BANGI: The country's Progressive Wage Policy that is being developed does not follow the model developed by other countries but according to the components of the Madani Economy.
Chief Statistician Datuk Seri Dr Mohd Uzir Mahidin said the policy would raise the compensation of employees, which is currently at 32.4 per cent of the Gross Domestic Product (GDP).
"Everyone has a role in producing a comprehensive policy for this purpose. That includes the industry and policymakers, including academicians, experts and researchers.
"The involvement of all parties is being implemented by the government, with the hope that this policy can be implemented more comprehensively.
"The policy paper has been approved by the National Economic Action Council (MTEN), and it is to be presented in Parliament," he said during a seminar on 'Dasar Gaji Minimum Ke Arah Gaji Progresif dan Ekonomi Madani' held at Universiti Kebangsaan Malaysia's Social Sciences and Humanities Faculty.
Uzir was one of the panellists along with the University of Cyberjaya chancellor, Professor Emeritus Tan Sri Anuwar Ali, former Malaysian Institute of Economic Research (MIER) chief executive Professor Emeritus Datuk Dr Zakariah Abdul Rashid, Workers Institute of Empowerment Selangor chairman Syed Shahir Syed Mohamud and Persatuan Sains Sosial Malaysia (PSSM) special advisor Prof Emeritus Datuk Dr Abdul Rahman Embong.
The moderator of the seminar was PSSM presdient Professor Dr Sity Daud.
Uzir said the progressive wage policy is being done collectively towards better developing the labour market following the implementation of the country's Minimum Wage Policy (MWP).
"The MWP implemented by the country has a positive effect on unskilled workers, but not for semi-skilled and skilled workers.
"Therefore, this progressive wage policy is necessary, and it is expected to coordinate employees' wages in a structured and gradual manner."
However, Anuwar, on the contrary, believed that it was not the time yet for the progressive wage to be given focus.
He said this was due to unresolved issues for the minimum wage, especially for the cohort of wages between RM1,600 and RM1,800.
"The increase in wage for this cohort is not as expected.
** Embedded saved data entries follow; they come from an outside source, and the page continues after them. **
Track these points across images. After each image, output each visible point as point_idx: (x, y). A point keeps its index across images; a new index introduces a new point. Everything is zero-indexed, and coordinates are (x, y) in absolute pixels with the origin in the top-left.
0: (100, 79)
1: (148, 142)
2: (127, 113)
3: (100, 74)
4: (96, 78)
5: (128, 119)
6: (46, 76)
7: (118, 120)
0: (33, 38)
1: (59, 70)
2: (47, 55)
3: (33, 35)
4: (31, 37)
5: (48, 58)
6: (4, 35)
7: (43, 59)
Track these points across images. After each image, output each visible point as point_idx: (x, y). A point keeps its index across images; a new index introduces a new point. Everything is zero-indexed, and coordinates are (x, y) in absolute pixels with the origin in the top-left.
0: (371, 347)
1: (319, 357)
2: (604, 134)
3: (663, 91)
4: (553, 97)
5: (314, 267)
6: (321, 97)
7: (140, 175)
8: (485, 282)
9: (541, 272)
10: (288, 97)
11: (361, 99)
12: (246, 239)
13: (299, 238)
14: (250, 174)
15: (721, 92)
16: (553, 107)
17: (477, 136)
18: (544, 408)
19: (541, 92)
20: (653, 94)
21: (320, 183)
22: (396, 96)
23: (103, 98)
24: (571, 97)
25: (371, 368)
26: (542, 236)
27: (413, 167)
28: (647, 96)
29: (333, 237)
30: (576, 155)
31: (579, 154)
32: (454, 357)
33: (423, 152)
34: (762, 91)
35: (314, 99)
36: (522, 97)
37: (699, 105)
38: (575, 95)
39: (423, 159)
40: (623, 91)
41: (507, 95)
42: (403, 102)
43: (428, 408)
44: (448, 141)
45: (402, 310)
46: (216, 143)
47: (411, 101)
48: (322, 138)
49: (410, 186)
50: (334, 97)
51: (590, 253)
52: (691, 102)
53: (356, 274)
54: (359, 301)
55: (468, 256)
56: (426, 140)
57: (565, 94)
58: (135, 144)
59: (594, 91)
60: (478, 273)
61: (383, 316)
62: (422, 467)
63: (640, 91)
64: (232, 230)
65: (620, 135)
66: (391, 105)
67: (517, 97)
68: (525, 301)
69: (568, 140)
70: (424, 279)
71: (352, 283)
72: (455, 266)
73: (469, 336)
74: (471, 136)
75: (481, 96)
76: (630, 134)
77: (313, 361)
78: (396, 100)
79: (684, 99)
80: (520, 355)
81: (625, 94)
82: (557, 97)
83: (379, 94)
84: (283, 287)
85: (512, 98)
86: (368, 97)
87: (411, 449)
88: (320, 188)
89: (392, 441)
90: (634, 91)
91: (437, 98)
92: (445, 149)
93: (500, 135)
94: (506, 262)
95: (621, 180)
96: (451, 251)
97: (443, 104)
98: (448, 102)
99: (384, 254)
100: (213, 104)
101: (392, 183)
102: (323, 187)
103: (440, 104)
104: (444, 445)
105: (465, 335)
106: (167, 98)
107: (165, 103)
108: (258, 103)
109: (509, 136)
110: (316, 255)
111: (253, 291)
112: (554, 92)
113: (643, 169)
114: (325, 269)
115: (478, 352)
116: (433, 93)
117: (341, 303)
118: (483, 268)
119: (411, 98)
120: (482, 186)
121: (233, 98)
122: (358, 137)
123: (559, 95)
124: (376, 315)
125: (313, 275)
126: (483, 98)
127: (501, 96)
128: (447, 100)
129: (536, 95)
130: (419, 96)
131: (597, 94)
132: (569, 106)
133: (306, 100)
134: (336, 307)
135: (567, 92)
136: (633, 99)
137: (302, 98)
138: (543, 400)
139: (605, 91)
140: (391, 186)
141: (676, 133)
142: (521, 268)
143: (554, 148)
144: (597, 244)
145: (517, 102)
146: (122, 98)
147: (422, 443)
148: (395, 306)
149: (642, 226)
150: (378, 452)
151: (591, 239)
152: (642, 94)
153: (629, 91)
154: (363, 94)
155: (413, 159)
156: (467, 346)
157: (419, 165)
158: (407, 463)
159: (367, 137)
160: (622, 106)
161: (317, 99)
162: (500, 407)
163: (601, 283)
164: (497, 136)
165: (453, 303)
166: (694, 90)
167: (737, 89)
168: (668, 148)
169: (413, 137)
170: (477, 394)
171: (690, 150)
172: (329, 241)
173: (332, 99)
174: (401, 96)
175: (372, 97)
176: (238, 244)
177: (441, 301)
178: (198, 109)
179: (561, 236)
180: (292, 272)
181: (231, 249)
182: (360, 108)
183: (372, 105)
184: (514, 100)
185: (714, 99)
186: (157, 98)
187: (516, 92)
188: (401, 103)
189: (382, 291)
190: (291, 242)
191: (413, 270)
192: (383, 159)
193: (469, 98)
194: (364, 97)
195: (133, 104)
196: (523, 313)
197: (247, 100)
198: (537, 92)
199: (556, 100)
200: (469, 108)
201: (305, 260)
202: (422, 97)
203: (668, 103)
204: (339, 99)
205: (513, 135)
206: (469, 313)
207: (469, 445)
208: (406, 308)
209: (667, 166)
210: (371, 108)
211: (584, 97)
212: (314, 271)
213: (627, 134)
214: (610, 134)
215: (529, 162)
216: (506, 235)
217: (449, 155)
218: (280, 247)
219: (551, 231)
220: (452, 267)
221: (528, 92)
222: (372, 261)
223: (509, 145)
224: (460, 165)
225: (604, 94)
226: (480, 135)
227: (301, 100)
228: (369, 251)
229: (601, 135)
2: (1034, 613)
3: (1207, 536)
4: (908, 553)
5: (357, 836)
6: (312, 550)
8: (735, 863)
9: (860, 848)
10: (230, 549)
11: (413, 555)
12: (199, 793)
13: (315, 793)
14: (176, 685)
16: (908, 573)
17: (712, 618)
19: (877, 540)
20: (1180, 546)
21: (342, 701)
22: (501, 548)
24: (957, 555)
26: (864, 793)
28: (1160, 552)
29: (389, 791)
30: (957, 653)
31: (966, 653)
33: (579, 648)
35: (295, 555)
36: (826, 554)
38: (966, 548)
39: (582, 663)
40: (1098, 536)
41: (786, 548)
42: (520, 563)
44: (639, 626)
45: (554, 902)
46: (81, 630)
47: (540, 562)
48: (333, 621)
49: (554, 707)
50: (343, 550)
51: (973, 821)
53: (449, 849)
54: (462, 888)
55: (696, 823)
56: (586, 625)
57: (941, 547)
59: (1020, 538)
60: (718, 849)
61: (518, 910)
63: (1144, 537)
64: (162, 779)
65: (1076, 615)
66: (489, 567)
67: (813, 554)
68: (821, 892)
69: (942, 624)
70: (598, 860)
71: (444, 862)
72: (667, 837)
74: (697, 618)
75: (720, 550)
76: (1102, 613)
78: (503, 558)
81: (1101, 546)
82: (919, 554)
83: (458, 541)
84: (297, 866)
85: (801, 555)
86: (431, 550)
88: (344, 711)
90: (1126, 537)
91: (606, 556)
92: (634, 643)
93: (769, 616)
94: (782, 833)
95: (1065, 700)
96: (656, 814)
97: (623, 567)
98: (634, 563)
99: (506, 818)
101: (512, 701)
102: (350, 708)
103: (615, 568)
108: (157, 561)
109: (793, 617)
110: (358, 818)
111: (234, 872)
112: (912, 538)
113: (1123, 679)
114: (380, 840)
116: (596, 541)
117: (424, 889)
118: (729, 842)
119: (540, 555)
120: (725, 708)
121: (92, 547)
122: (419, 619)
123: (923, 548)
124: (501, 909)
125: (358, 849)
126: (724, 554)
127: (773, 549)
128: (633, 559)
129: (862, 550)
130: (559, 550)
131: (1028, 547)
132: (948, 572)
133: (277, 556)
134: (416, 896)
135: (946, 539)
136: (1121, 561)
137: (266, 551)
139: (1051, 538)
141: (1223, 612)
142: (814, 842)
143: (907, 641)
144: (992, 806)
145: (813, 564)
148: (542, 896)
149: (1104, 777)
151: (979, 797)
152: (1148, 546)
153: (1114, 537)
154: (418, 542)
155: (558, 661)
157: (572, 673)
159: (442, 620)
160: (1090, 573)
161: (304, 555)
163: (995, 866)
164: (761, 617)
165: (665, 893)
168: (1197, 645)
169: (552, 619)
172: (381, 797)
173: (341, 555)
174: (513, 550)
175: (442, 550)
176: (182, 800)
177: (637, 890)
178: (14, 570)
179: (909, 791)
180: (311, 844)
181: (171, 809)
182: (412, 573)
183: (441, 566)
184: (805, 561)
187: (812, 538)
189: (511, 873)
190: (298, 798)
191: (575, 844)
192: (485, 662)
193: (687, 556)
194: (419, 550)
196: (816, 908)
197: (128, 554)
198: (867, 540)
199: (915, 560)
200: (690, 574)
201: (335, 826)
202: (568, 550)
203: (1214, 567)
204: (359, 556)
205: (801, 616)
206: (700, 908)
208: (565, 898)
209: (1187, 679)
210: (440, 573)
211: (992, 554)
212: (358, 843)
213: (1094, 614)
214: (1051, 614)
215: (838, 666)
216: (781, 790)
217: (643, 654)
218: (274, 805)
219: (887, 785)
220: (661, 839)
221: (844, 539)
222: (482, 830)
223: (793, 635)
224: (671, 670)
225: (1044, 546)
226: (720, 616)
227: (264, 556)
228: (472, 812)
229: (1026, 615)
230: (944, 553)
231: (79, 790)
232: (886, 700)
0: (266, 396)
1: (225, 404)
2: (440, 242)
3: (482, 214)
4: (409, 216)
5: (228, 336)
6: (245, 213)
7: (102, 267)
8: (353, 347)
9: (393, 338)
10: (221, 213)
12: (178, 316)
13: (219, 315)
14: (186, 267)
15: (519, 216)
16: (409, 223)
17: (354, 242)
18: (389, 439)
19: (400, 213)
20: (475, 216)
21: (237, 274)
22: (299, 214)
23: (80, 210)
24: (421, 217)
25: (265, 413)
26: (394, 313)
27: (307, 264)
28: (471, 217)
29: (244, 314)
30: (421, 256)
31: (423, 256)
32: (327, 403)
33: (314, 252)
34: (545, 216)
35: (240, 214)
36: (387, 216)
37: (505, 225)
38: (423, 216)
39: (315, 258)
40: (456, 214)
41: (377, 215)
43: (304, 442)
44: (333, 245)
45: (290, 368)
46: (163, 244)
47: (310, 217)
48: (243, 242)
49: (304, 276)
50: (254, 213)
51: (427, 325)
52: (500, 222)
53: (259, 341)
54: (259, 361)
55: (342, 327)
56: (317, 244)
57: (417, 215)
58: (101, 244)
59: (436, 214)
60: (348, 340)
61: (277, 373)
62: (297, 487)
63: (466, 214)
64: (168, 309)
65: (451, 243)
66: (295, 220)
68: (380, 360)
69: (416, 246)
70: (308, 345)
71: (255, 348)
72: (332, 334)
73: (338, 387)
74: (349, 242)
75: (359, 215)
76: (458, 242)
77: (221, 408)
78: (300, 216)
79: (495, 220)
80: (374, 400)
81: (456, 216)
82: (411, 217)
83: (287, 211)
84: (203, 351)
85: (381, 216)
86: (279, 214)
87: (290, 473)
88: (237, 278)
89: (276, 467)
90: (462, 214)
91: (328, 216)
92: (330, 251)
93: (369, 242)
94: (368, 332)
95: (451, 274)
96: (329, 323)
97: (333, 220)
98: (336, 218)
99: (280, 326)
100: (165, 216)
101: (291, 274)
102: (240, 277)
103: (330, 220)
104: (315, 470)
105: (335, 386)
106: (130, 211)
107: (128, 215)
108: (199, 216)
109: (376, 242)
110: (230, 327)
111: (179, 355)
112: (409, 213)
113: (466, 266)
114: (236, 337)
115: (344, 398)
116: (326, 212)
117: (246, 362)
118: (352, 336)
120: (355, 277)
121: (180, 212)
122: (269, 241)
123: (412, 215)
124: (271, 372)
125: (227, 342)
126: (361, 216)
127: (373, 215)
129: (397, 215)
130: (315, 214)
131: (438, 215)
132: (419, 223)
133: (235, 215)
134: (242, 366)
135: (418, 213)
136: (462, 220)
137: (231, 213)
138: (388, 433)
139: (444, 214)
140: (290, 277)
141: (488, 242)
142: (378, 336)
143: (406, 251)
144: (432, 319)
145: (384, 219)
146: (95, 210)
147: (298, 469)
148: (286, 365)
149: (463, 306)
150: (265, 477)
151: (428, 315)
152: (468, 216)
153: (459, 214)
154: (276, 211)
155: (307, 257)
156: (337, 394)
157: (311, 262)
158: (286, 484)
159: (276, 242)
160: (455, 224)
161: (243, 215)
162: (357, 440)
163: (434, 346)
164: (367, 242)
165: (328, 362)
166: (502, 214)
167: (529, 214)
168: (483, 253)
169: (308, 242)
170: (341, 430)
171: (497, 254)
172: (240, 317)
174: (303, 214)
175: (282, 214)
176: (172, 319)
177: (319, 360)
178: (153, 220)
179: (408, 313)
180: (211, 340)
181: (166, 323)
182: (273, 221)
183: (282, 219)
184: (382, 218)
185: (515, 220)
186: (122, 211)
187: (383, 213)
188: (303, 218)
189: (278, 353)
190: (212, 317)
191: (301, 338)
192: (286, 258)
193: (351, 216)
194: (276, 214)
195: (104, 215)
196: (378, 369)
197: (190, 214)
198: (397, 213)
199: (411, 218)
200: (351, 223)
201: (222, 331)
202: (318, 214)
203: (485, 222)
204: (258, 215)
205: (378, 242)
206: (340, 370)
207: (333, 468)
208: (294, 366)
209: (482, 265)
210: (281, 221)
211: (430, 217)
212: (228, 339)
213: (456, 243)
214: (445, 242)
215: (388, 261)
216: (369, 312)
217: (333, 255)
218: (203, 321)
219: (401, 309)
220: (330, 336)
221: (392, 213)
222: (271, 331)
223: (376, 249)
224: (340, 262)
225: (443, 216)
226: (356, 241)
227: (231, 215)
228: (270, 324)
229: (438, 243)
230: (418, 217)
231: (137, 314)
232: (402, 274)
If the minimum wage increases by 20 per cent, those earning more than RM1,500 to RM1,800 should also get a similar increase.
"There are still many things that we must thoroughly study; the same goes with the progressive wage model.
"I believe that we have to give attention to the minimum wage, those earning the minimum wage, the employer's ability to implement the minimum wage, as well as the ability to pay the cohort that earns above the minimum wage."
Anuwar, a committee member of the National Wage Consultative Council (NWCC), said another issue that must be scrutinised was the starting salary for graduates.
"Some employers used the minimum wage as a benchmark to set the starting pay for the group."
Zakariah said he believed that the government intervention regarding wages was counter-productive.
"The minimum wage was an intervention (from the government), and the progressive wage is another intervention (from the government).
"You cannot expect interventions to solve everything. When the minimum wage was enforced, but we did not intervene in the other wage band, it led to wage centralisation, causing low wages.
"The kind of intervention that we need is the productivity-linked wage system (PLWS), but it is voluntary and ineffective.
"To solve the problems, if possible, do away with all kinds of interventions," he said.
Instead, Zakariah, a committee member of NWCC, believed that one should revive a more efficient labour market by encouraging trade unions.